Nella stragrande maggioranza dei casi in seguito alla separazione, i figli sono affidati alle madri, in base ad un giudizio che tiene in considerazione le presunte necessità dei bimbi. In effetti, in fondo, un bimbo ha bisogno di una madre ed ‘anche’ bisogno di un padre. Se si deve estirpare uno dei due la scelta è facile. Questo attribuisce, ai miei occhi, un senso al fatto che il 90% degli affidamenti va alla madre.

Tuttavia, per quanto la logica abbia sempre una logica, il mio eroe padre separato che non vive il Natale con i propri bambini è credo la persona più vulnerabile, sola e triste della galassia. Probabilmente dell’universo fino ai Bastioni di Orione, alle Porte di Tannhäuser, al sesto Pianeta del sistema Hoth, al pianeta Arrakis.

Non solo è un uomo vulnerabile, solo e triste per il fatto di essere sopravvissuto ad una separazione sapendo che nel 90% o più dei casi i figli sono affidati alla madre.

Neanche per il dover parlare tramite avvocato. Neanche per il poter ‘in generale’ vedere i figli nei ritagli di tempo attribuiti. Neanche per il dover passare da una vita di famiglia ad una condizione di povertà per via degli alimenti da corrispondere e della necessità di trovarsi un nuovo tetto (non è un segreto che i nuovi poveri che si rivolgono alla Caritas per un pasto siano sempre più spesso padri separati in giacca e cravatta).

In mio amico padre separato è carne da macello. È un uomo che può aver compiuto gli errori più grandi, ma paga a vita con interessi usurari.

Mi ha colpito quanto ho letto su un forum, un padre che il giorno di Natale ci raccontava di aver citofonato alla porta della sua ex moglie chiedendo di poter fare gli auguri ai propri figli e gli è stato risposto che ‘no – non è il tuo turno’. Il suo turno sarebbe stato dal 31 al 6. Neanche fosse un cliente in fila alla salumeria.

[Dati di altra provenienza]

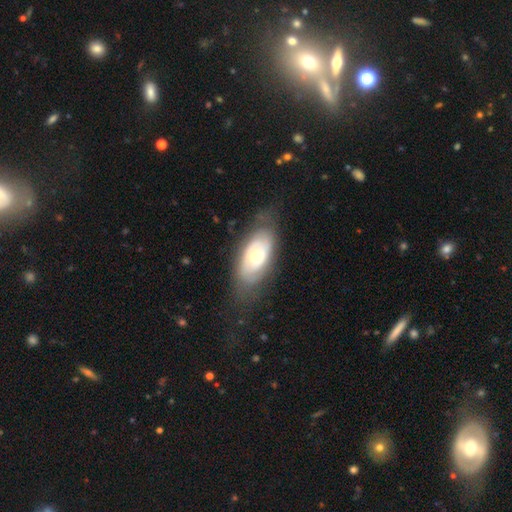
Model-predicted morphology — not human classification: smooth-or-featured: featured or disk: 54% | smooth: 39% | star or artifact: 6%
  disk-edge-on: no: 88% | yes: 12%
  merging: none: 68% | minor disturbance: 20% | major disturbance: 10% | merger: 1%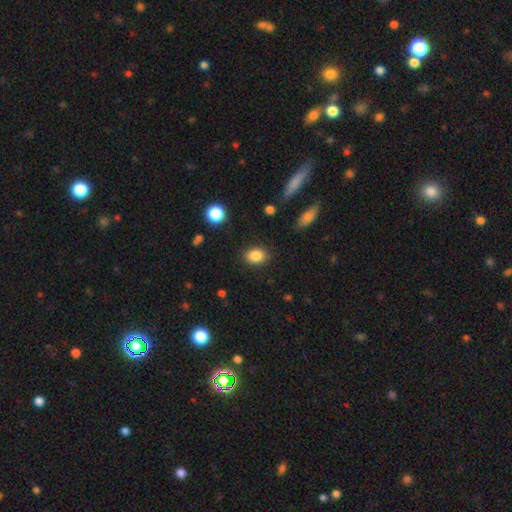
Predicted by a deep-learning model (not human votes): Q: Smooth or featured?
A: smooth (85%); runner-up: star or artifact (9%)
Q: How rounded?
A: in between (70%); runner-up: round (29%)
Q: Merging?
A: none (86%); runner-up: minor disturbance (10%)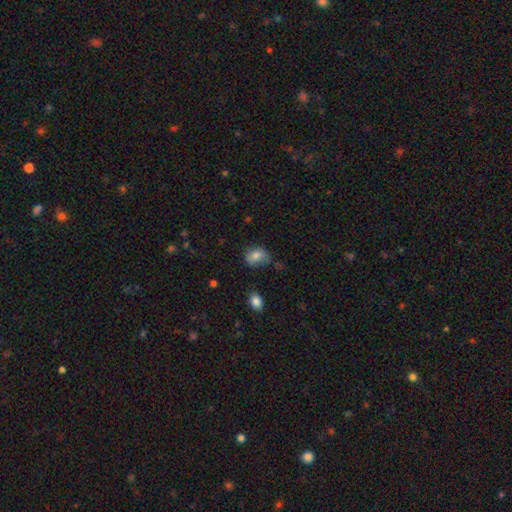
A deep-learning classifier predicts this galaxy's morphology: Smooth or featured? smooth (78%)
How rounded? in between (65%)
Merging? none (54%)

Beh sappiamo che possono essere storie finte, ma ci sono anche terribili storie vere. Sappiamo che possono essere romanzate della rabbia, ma la rabbia nasce dal dolore. Mica dai fiorellini di campo in un giorno assolato di primavera.  Quell’uomo magari è un avanzo di galera, ma io vorrei abbracciarlo e bere una birra con lui.

Questo post non cambierà nulla nella sua vita. Ma se un giorno – e non lo auguro a nessuno – care MOM vi renderete conto che la vostra coppia è distrutta ed il vostro compagno avrà il permesso di vedere i propri figli solo quando è il suo turno, beh signore in quel momento ricordatevi di questo post ed abbiate pietà.

Fatelo salire, dategli qualche minuto per abbracciare i figli.

Sarà come tornare umani.

Buon anno, Il Duca d’Auge.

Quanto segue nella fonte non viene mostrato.